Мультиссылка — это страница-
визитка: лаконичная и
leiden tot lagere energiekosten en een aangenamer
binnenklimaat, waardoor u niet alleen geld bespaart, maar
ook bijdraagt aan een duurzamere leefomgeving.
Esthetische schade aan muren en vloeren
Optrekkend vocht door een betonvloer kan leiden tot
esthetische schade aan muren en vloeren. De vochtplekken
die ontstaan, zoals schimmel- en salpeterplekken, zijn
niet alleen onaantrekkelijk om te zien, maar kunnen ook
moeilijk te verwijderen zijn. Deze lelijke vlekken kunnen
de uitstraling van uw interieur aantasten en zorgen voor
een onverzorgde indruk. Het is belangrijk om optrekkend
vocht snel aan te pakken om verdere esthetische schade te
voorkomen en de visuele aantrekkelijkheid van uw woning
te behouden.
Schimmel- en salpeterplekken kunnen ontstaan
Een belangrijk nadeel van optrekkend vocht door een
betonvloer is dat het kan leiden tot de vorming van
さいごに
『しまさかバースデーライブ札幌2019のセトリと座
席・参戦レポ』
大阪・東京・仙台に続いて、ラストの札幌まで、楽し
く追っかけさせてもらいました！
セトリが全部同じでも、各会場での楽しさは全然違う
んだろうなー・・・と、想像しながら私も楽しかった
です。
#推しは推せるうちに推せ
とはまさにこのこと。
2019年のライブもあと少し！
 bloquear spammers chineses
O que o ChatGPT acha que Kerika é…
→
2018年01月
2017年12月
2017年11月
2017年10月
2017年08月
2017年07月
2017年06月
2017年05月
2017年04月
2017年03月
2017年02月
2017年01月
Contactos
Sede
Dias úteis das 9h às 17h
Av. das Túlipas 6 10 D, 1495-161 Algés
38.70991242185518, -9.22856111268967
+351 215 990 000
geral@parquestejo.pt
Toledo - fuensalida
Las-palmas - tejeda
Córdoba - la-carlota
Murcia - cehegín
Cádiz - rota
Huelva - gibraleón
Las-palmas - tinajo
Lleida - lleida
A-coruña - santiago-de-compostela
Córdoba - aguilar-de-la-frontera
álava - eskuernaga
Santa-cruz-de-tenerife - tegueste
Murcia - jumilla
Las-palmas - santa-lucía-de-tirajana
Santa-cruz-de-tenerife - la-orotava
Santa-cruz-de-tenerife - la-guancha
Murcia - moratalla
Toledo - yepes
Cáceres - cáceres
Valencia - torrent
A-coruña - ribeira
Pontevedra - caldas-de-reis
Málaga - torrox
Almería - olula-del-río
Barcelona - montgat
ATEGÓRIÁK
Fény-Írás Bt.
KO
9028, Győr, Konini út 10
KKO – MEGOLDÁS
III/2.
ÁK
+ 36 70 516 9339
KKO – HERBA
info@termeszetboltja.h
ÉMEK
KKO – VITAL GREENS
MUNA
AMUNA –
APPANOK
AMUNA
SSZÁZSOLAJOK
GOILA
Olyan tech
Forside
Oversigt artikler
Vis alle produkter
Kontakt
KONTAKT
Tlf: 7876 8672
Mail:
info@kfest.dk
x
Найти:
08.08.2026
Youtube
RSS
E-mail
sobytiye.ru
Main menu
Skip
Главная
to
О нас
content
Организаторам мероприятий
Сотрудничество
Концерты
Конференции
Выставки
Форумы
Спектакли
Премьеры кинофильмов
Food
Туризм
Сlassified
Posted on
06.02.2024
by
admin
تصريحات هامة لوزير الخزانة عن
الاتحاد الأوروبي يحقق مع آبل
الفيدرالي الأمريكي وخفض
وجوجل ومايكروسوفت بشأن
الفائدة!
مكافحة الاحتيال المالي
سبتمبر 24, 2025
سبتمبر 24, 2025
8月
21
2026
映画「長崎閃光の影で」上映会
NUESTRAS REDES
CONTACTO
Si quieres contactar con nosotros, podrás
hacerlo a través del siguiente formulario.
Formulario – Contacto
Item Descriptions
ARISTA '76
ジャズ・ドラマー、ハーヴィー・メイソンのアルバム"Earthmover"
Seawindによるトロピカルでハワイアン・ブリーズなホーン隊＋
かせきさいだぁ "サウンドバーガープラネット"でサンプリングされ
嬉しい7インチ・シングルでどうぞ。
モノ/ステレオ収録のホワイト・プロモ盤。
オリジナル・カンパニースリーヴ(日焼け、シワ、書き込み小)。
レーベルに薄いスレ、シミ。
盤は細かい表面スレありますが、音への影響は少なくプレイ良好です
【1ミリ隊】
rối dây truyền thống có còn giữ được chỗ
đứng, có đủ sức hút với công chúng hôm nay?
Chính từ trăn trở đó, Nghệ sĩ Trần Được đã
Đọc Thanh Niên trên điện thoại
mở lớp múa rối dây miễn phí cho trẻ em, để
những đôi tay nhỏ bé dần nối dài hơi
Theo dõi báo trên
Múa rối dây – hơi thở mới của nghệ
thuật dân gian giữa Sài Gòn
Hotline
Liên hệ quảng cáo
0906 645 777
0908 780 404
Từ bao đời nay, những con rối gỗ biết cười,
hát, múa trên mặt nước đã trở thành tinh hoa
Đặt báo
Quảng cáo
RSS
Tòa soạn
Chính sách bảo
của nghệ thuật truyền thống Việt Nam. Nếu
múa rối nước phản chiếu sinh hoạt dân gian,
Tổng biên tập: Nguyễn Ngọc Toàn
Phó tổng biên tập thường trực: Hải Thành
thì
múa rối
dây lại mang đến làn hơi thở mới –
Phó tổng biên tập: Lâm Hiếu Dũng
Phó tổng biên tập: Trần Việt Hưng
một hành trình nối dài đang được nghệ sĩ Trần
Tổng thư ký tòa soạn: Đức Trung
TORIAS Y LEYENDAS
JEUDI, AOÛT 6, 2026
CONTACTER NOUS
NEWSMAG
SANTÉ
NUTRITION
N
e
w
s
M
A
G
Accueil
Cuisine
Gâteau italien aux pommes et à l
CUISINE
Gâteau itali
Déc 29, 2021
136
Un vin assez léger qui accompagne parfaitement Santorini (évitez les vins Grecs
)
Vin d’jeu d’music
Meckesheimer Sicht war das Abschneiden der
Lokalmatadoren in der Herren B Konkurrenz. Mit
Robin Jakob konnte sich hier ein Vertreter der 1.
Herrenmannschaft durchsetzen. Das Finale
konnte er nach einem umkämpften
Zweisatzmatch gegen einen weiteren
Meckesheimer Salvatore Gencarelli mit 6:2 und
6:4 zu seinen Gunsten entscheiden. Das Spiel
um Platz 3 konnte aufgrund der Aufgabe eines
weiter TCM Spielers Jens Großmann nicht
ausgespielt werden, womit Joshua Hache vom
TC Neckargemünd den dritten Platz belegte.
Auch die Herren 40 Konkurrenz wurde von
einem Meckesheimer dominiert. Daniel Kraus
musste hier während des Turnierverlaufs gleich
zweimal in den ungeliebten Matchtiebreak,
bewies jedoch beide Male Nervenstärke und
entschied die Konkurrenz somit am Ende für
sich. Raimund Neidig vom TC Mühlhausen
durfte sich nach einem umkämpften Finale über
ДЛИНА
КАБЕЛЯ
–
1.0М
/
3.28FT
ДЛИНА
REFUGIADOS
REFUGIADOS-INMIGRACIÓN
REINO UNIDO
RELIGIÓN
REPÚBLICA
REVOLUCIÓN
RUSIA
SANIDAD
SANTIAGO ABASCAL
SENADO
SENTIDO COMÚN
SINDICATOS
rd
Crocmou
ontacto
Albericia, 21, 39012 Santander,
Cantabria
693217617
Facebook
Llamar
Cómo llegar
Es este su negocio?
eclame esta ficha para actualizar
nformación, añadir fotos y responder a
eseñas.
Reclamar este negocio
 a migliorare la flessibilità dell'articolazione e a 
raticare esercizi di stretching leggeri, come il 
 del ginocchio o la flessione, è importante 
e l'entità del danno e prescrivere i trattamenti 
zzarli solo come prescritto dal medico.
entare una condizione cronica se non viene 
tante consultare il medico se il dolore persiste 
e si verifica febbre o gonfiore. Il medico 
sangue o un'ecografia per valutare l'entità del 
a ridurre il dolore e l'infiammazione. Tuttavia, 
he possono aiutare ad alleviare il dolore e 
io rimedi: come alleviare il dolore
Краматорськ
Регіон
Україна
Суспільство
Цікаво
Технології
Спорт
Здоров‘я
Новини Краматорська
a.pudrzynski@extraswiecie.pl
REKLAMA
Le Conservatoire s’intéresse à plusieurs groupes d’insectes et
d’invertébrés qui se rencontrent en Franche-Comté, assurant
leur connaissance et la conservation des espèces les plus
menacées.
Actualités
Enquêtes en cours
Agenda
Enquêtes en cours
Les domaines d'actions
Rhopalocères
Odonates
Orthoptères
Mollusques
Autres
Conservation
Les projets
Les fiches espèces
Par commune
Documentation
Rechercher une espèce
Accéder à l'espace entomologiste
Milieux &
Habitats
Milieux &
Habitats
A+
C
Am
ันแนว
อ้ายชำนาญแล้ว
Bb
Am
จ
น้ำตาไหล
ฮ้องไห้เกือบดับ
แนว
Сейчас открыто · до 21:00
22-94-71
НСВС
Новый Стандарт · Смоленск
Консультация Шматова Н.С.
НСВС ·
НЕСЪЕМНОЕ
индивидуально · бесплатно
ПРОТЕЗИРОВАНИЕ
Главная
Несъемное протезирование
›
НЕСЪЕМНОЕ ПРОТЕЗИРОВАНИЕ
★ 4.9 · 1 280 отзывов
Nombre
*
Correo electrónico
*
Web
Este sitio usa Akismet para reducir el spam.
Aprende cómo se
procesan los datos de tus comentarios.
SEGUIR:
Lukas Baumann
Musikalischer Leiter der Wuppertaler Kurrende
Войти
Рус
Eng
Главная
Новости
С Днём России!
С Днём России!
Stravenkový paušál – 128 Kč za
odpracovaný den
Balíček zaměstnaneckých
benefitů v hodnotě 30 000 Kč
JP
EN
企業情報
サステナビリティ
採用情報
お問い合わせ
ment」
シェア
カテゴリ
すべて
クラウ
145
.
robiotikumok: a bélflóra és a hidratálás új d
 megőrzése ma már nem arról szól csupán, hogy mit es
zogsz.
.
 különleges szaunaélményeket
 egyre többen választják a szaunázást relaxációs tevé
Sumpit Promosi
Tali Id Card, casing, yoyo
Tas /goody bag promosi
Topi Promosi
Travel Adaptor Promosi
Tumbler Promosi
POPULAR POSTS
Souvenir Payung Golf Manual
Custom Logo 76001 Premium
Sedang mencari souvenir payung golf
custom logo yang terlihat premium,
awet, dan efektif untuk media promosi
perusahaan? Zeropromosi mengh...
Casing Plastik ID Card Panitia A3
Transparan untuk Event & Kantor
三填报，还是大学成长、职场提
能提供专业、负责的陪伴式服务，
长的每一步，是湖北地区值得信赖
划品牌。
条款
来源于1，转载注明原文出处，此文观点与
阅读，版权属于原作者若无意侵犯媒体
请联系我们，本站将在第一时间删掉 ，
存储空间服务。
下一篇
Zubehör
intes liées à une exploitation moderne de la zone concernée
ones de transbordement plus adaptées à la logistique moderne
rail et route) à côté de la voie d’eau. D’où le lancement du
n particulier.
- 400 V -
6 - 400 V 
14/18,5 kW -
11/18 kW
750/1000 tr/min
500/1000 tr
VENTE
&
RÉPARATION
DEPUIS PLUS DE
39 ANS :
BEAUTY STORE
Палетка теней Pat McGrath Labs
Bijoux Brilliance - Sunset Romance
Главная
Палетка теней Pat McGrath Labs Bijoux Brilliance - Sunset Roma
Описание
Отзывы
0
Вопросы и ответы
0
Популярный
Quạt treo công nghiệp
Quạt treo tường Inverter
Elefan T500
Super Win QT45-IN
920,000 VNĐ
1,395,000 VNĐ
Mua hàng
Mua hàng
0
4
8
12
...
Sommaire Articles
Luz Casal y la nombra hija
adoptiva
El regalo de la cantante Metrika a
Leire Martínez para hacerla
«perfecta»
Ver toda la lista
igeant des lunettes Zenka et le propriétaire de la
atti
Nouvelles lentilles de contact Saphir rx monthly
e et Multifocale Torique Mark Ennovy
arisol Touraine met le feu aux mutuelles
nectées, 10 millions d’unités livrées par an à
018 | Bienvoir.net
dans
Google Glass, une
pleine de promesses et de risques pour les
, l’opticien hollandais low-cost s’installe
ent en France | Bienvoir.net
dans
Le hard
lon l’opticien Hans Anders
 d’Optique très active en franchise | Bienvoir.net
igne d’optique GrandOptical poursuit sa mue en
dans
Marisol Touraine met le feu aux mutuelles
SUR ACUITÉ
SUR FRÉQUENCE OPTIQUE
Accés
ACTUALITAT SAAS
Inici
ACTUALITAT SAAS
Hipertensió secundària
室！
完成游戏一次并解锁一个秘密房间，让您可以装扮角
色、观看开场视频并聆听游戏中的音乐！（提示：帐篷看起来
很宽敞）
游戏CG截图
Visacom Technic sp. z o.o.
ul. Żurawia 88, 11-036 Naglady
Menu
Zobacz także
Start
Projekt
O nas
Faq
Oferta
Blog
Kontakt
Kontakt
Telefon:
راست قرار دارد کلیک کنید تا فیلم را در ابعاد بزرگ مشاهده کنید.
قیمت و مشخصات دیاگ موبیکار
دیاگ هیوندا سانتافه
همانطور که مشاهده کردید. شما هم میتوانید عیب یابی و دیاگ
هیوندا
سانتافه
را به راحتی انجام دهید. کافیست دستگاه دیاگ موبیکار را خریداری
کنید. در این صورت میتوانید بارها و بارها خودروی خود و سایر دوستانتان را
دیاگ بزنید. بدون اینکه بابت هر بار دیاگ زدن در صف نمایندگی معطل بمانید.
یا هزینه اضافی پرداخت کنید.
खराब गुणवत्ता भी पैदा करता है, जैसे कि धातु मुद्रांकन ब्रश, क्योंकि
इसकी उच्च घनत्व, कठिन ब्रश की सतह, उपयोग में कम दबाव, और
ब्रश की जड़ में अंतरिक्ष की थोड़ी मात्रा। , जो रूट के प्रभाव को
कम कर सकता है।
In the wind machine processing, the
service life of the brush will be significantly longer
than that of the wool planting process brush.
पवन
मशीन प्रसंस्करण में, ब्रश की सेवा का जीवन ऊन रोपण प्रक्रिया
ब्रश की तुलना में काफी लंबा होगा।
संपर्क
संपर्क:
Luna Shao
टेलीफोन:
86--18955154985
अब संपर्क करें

REQUEST:
Select the lines from the entries that include the word "moderne".

TASK ANSWER:
intes liées à une exploitation moderne de la zone concernée
ones de transbordement plus adaptées à la logistique moderne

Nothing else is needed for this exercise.